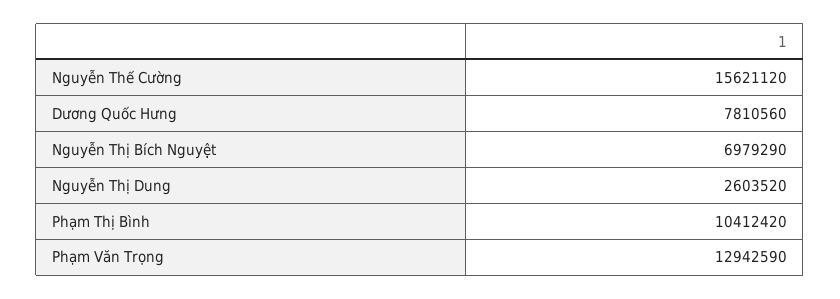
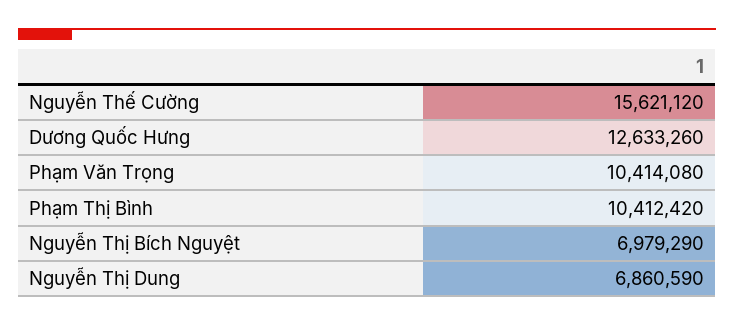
  {
    "Nguyễn Thế Cường": 15621120,
-   "Dương Quốc Hưng": 7810560,
+   "Dương Quốc Hưng": 12633260,
    "Nguyễn Thị Bích Nguyệt": 6979290,
-   "Nguyễn Thị Dung": 2603520,
+   "Nguyễn Thị Dung": 6860590,
    "Phạm Thị Bình": 10412420,
-   "Phạm Văn Trọng": 12942590
+   "Phạm Văn Trọng": 10414080
  }

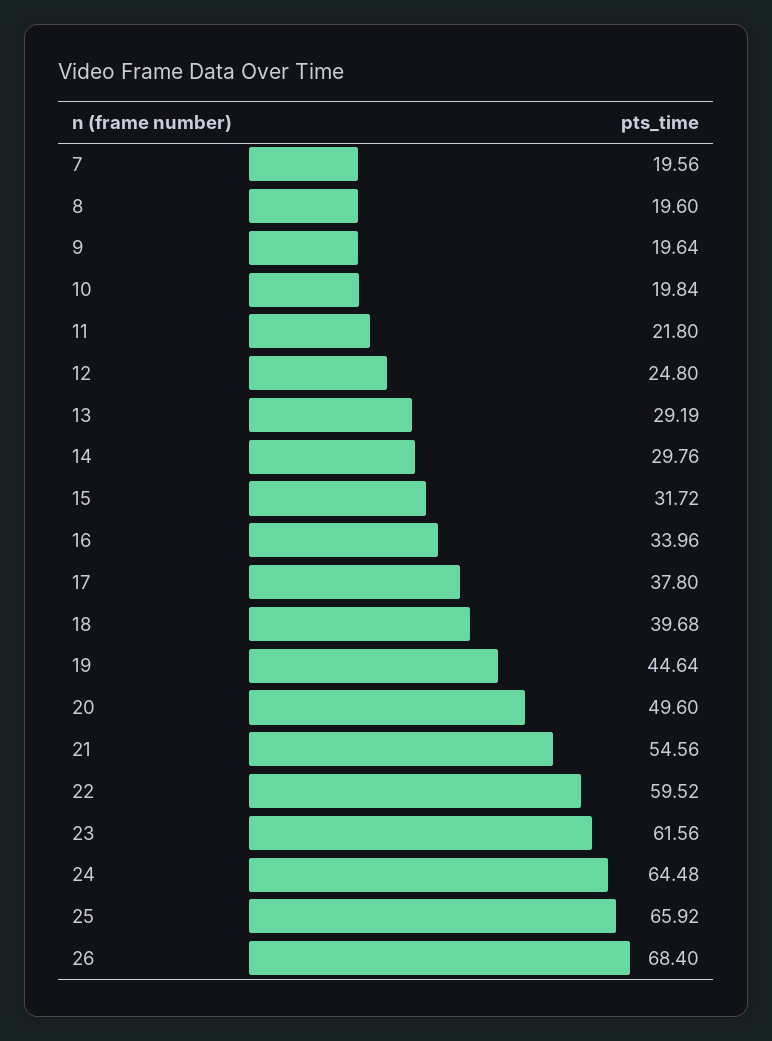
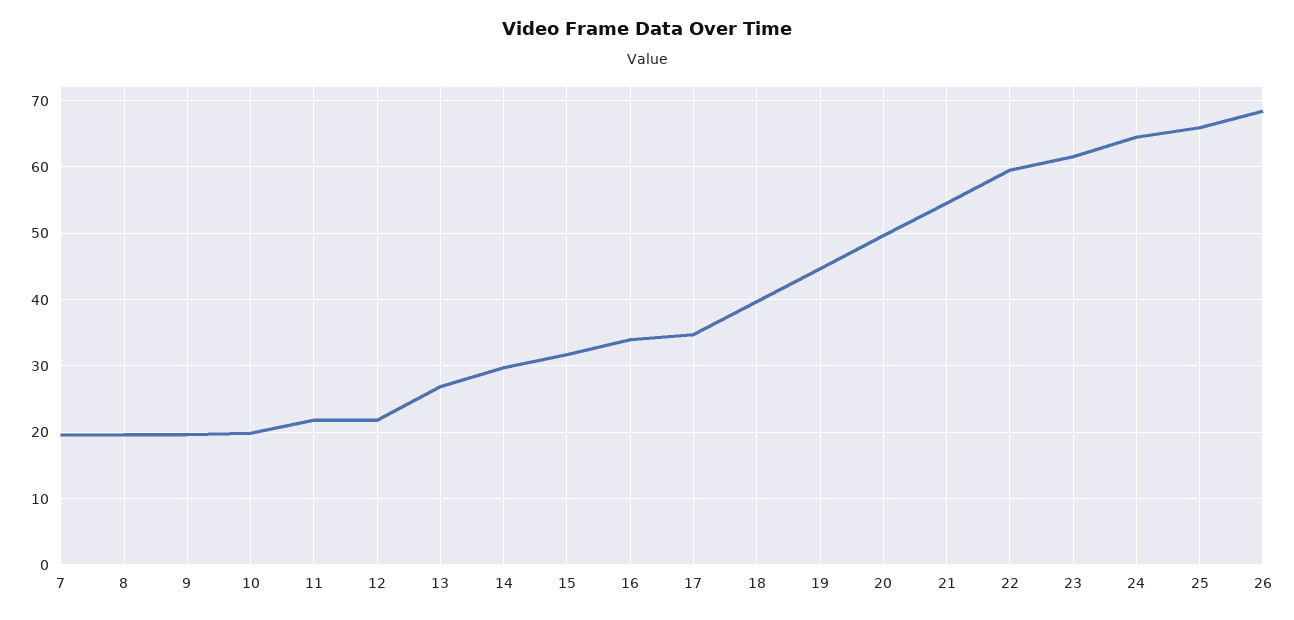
  {
    "7": 19.56,
    "8": 19.6,
    "9": 19.64,
    "10": 19.84,
    "11": 21.8,
-   "12": 24.8,
+   "12": 22,
-   "13": 29.19,
+   "13": 27,
    "14": 29.76,
    "15": 31.72,
    "16": 33.96,
-   "17": 37.8,
+   "17": 35,
    "18": 39.68,
    "19": 44.64,
    "20": 49.6,
    "21": 54.56,
    "22": 59.52,
    "23": 61.56,
    "24": 64.48,
    "25": 65.92,
    "26": 68.4
  }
┄┄┄┄┄┄┄┄┄┄┄┄┄┄┄┄┄┄┄┄
- Task to carry out
Everything in the records above must be repeated exactly, except the pictures.

- Task solution
  {
    "Nguyễn Thế Cường": 15621120,
-   "Dương Quốc Hưng": 7810560,
+   "Dương Quốc Hưng": 12633260,
    "Nguyễn Thị Bích Nguyệt": 6979290,
-   "Nguyễn Thị Dung": 2603520,
+   "Nguyễn Thị Dung": 6860590,
    "Phạm Thị Bình": 10412420,
-   "Phạm Văn Trọng": 12942590
+   "Phạm Văn Trọng": 10414080
  }

  {
    "7": 19.56,
    "8": 19.6,
    "9": 19.64,
    "10": 19.84,
    "11": 21.8,
-   "12": 24.8,
+   "12": 22,
-   "13": 29.19,
+   "13": 27,
    "14": 29.76,
    "15": 31.72,
    "16": 33.96,
-   "17": 37.8,
+   "17": 35,
    "18": 39.68,
    "19": 44.64,
    "20": 49.6,
    "21": 54.56,
    "22": 59.52,
    "23": 61.56,
    "24": 64.48,
    "25": 65.92,
    "26": 68.4
  }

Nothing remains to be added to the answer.